ADDRESS TO Henderson Massey Local Board 3rd March 2011
Madam Chair, Ladies and Gentlemen.
I wish to draw this Board’s attention to recent emerging concerns re the fencing of swimming pools in the Auckland region.
There is no doubt that following Department of Internal Affairs Guidelines issued in 1999 re interpretation of the Fencing of Swimming Pools Act 1987, Waitakere City Council, through its pool officers, overreacted, so much so, that a group of 24 pool owners chipped in $800 each to take a class action against the Council. The Council was making such ridiculous claims as “It’s illegal to have BBQ’s and tables and chairs in the immediate pool area.” Some pool owners appeared on the Holmes Show but the Council was so confident of its stance that it said it would seek a declaratory judgment to settle matters for once and for all.
The Randerson judgment came out on 1 October 2004 and rejected every aspect of the judgment sought by WCC. $20,000 costs was awarded to POAG, the group of pool owners who had initially sought to take a class action against the Council.
The number of cases lodged by WCC against pool owners caused chaos and confusion in the Court system and many mistakes occurred. In my own case the Council withdrew its case against me in late December 2003, then within a matter of weeks sent me a notice saying they wished to reinspect my pool because they had reason to believe it did not comply. They also wanted to charge me for inspection visits. I have a security gate and when the council refused to give a reason for non-compliance, I refused to grant them entry. Council’s barrister then sent a threatening letter to POAG’s barrister threatening to withdraw their application for a declaratory judgment unless they could gain access to the Osborne pool. POAG’s barrister sent an appropriate reply drawing attention to certain sections of the Legal Practioners’ Act.
At a Council meeting on 24th November 2004 Denis Sheard, Legal Services Manager, WCC announced the introduction of an exemption regime. Exemption applications cost $250 but if applicants asked for the fee to be waived, it was. Word soon got out and those in the know had their fees waived but those who did not ask for a waiver were seldom told of the possibility.

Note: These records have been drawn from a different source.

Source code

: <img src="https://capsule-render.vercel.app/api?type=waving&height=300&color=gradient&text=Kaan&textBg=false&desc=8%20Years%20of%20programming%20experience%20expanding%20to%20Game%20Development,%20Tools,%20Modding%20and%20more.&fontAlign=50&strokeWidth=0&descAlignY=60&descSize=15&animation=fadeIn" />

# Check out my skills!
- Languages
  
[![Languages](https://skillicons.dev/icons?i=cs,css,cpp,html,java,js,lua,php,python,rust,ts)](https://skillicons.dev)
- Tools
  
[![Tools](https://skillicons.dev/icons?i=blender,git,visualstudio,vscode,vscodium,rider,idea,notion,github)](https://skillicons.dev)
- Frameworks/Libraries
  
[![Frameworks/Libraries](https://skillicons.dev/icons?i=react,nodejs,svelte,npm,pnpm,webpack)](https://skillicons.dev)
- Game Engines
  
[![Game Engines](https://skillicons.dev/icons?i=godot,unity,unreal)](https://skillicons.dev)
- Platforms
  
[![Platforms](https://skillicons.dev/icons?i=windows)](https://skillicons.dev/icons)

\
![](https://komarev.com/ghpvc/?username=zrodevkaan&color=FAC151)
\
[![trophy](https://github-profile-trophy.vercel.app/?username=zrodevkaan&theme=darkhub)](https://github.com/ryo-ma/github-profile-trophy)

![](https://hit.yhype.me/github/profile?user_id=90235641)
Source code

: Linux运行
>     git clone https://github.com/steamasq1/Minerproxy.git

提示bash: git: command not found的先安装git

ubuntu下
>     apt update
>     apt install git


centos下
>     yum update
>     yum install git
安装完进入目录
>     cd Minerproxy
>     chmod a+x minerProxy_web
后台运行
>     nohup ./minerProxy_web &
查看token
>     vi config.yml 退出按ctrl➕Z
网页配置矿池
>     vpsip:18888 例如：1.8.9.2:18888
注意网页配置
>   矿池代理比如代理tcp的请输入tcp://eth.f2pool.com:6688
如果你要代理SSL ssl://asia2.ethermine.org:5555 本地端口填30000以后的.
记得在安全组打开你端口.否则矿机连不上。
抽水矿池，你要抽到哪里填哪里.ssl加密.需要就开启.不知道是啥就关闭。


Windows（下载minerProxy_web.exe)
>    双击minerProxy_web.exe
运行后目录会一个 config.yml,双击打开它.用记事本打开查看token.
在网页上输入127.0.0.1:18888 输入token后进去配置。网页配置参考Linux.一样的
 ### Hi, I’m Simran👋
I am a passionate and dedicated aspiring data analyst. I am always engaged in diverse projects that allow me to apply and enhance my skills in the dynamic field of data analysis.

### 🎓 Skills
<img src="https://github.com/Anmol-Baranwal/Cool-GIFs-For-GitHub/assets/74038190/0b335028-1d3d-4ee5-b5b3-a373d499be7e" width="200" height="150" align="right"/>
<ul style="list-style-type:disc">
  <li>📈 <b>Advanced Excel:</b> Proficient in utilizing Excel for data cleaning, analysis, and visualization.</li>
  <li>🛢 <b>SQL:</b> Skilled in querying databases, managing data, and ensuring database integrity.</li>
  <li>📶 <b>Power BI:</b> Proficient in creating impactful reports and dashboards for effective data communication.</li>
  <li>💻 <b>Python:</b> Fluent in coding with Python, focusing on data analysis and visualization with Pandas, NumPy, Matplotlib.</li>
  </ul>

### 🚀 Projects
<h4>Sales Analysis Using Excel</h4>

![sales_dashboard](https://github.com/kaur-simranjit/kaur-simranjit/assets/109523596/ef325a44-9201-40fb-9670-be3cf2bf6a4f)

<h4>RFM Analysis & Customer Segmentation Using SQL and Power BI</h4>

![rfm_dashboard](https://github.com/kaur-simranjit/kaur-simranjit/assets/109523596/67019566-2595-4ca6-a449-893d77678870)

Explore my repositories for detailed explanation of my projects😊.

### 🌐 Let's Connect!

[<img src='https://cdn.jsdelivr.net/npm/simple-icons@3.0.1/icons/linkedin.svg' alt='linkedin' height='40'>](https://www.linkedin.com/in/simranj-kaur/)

When I addressed the Henderson Community Board on the pool issue in November 2009, it was shortly after the drowning of Aisling Symes in a Council stormwater drain in August. In October 2009 WCC had spent $1,680 sending out notices to pool owners re pool fencing requirements yet some of the recipients of those notices had only just received letters of compliance within the last two months. I suggested that money would have been better spent moving tree roots from a drain at 5 Longburn Rd prior to the Symes drowning rather than arguing about who was going to pay for it. WCC’s overbearing actions against its pool owners were not matched with the same enthusiasm when it came to righting faults with its own drainage. To this date I have not heard the result of the enquiry into that incident even though it occurred some 18 months ago.
The statistics re pool fencing prosecutions probably say more about the litigious domineering bureaucratic stance of WCC than they do about the law-breaking attitudes of West Aucklanders.
In six years, since the Randerson judgment WCC prosecuted 814 pool owners, all of which were “successful” according to Denis Sheard. That represents more than 20% of pool owners in the entire Waitakere City and 96% of prosecutions in the entire Auckland region. The next highest Council for prosecutions was ACC (38 prosecutions successful out of 106). PDC and NSCC had 1 prosecution each and RDC, MCC and FDC had none. Over a period of 9 years the number of registered pools in Waitakere declined by 400.
Perhaps the attitude of WCC bureaucrats is best summed up by submissions Max Wilde, Field Services Manager, to the Department of Building and Housing in 2008:
“It is my view and now the Council’s view that the legislation needs to be strengthened in the following ways:
(a) An infringement regime should be introduced and discretion should be given to Councils to issue $500 infringement notices where there is a non-complying fence or an unregistered pool.
(b) The fine for prosecutions for the above should be lifted from $500(maximum) to $200,000.
(c) The police should be given powers to prosecute in the event of a death and exercise their police powers when they investigate a pool and find that the non-compliant fences have caused a drowning.
(d) The exemption regime should be removed, so that no person can apply to be exempt from having the immediate pool area fenced.
(e) The fencing requirements should remove flexibility as to what constitutes the immediate pool area.
(f) The fencing is subject to a consent under the Building Act, but should also have a pool fence compliance certificate that is subject to review and revocation like liquor licences and licences for food premises.
(g) 6 monthly checks should be required by legislation.”
I was absolutely stunned recently when a former WCC Councillor commented to me there’s going to be a bombshell dropped soon on Auckland City pool owners. He claimed ACC and NSCC had never accepted Randerson’s decision and carried on about exemptions not being valid. I replied “Neither did WCC.” It seems the bureaucratic mentality has flowed through from Council officers to ex WCC Councillors.
Pool owners need and deserve an assurance that their property rights will be respected and they won’t be harassed for the rest of their lives with ever-changing interpretations of the 1987 Act, often by the same officer who has previously inspected a pool and given it a clearance.